A bottle of Petrus 1982

Petrus (formerly known as Château Pétrus) is a Bordeaux, France, wine estate located in the Pomerol appellation near its eastern border to Saint-Émilion. A small estate of just 11.4 ha, it produces a red wine entirely from Merlot grapes (since the end of 2010), and produces no second wine. The estate belongs to Jean-François Moueix and his children.

Although the wines of Pomerol have never been classified, Petrus is widely regarded as the outstanding wine of the appellation. Petrus leads a duo of Pomerol estates in extreme prices, along with Le Pin, that rank consistently among the world's most expensive wines. A 750 ml bottle of Petrus wine is priced at an average of $4,112.

==History==

1931 presentation card with the designs of the early 20th century, the label, cork, case and capsule markings

Originally, a 7 ha vineyard, the estate had been owned by the Arnaud family since the end of the 18th century, and the name first appears in records from 1837. In the 1868 edition of Cocks & Féret, under listing Crus bourgeois et 1ers artisans, Petrus was ranked behind Vieux Château Certan and alongside Château Trotanoy. Some vintages of this period were labelled Petrus-Arnaud. At the Paris Exposition Universelle of 1878, Petrus won a gold medal, at a time when such an event had very significant results, establishing a selling price at the level of a Médoc second growth, the first wine of Pomerol to do so.

In 1917, the Arnaud family had to sell and La Société Civile du Château Pétrus, a share-holding company, was set up. Around 1925, the owner of the Hôtel Loubat in Libourne, the widow Mme. Edmond Loubat, began to buy shares in the estate and continued the acquisition progressively until 1945, when she became the sole owner of the domaine.

According to David Peppercorn, "the great age of Petrus" began with the end of World War II and the successful 1945 vintage. Jean-Pierre Moueix of the Libourne négociant house (Établissements Jean-Pierre Moueix) acquired exclusive selling rights of Petrus in that year, and the international reputation of Petrus began to grow. Mme. Loubat, who also owned Château Latour à Pomerol, remained an active vigneronne throughout her life, known for her meticulous dedication to detail and quality, and strong determination that her wine deserved to be priced equal to the great crus.

In the following years, the efficient partnership with Moueix became prosperous. Petrus was introduced to the United States. In 1947, Mme. Loubat presented two magnums of 1938 Petrus to the Lord Mayor of London, who had come to Pomerol for a visit, for the wedding of Princess Elizabeth.

After the 1956 winter frost that devastated the grapevines of the Bordeaux region and killed two-thirds of the Petrus vineyard, Mme. Loubat decided not to replant but to coppice (cut back severely) the vines on surviving rootstocks; this process of recépage had been previously untried in the region; her success ensured that the vines' average age remained high and established a tradition that has since been followed.

Petrus' fame in the U.S. grew in the 1960s, with the promotion by Henri Soulé, owner of the restaurant Le Pavillon in New York. According to Alexis Lichine, "[Petrus] was served at Le Pavillon in the days when Onassis sat at a corner table. After that, Petrus became a status symbol, the sort of name dropped by people who wish to imply not only that they know wine but that they are in wine".

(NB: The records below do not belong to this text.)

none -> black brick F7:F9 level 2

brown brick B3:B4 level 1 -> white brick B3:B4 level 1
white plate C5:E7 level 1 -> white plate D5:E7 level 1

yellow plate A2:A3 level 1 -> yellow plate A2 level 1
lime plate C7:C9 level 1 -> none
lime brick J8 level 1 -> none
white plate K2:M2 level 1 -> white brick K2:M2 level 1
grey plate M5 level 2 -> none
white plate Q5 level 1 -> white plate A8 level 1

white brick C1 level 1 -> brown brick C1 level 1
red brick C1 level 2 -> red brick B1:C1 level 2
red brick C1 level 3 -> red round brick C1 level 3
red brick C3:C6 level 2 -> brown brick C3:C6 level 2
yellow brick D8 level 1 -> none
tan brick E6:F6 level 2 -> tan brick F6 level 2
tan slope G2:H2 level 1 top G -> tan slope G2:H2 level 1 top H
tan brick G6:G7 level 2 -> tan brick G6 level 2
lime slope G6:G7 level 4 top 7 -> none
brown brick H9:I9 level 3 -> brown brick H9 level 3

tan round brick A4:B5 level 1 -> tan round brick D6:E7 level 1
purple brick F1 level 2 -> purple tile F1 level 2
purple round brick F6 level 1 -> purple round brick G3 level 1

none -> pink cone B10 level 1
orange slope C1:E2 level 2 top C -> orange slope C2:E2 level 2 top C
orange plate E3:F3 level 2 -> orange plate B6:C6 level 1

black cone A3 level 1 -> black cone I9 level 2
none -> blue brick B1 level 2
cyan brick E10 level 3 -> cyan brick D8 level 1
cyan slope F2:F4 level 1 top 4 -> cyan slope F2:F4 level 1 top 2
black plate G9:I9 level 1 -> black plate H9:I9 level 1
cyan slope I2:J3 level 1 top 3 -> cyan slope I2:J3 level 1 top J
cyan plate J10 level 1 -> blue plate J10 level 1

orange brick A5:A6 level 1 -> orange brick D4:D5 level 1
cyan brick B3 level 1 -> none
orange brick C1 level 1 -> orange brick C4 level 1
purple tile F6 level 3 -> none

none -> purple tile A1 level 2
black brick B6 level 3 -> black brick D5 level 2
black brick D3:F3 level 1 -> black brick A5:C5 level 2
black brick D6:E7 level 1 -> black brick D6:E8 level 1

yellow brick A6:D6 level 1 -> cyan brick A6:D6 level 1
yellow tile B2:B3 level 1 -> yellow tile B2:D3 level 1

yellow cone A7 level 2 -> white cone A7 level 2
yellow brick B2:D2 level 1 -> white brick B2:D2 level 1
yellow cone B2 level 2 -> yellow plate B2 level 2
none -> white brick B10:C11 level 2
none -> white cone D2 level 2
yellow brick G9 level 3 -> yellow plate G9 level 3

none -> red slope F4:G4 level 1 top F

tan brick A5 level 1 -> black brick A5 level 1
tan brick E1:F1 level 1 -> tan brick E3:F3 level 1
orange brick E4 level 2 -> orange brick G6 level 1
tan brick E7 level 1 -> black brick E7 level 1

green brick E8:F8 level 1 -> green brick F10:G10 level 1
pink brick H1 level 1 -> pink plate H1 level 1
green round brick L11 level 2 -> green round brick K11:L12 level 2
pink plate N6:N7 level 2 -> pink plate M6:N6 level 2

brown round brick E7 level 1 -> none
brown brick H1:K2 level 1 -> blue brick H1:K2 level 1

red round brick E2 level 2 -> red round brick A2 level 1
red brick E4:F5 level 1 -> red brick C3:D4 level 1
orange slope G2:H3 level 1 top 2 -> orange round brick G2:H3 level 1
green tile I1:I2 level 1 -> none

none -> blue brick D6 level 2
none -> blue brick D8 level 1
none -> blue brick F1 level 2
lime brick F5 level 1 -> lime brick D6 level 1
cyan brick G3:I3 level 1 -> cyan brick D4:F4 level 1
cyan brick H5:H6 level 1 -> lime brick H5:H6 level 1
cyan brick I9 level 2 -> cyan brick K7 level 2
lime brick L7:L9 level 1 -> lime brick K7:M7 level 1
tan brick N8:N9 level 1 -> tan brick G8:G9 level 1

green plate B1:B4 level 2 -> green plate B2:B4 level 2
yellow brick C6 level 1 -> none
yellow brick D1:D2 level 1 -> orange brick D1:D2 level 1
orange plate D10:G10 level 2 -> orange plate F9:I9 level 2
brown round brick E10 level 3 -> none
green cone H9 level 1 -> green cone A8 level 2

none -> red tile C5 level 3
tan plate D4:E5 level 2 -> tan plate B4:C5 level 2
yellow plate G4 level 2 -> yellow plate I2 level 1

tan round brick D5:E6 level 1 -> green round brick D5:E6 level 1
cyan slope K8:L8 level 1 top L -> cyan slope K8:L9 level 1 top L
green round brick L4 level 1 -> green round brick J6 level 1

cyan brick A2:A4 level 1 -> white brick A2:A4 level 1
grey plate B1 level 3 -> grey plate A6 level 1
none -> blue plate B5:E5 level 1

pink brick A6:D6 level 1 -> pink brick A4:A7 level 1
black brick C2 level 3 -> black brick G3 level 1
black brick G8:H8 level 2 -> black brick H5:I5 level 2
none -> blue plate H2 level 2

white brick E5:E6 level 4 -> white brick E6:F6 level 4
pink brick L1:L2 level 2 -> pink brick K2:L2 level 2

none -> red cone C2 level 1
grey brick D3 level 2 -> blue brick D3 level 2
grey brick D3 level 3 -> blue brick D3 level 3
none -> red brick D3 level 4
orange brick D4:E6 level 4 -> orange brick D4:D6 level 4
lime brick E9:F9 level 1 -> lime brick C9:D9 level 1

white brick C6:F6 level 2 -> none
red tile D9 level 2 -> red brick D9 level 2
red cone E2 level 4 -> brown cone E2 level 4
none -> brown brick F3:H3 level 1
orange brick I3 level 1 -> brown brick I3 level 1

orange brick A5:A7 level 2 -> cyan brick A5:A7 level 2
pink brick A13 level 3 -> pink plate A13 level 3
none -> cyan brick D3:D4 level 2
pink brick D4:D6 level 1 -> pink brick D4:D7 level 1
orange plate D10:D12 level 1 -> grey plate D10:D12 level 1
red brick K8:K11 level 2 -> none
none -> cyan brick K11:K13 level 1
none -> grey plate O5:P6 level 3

On the death of Mme. Loubat in 1961, the estate was divided between a niece and nephew, Mme. Lily Lacoste-Loubat and M. Lignac, and a share was left to Jean-Pierre Moueix to break any deadlock between them and to ensure Moueix' continued influence. For a period, the estate was represented by the niece, but in 1964, Jean-Pierre Moueix bought the Lignac shares, and the oenologist Jean-Claude Berrouet became permanently attached to Petrus. Prior to this, Émile Peynaud had been employed as a part-time consultant. In 1969, 5 ha of vineyard were added to the estate, purchased from neighbouring Château Gazin. increasing the surface area of Petrus from 7 to 11.4 hectares (28 acres).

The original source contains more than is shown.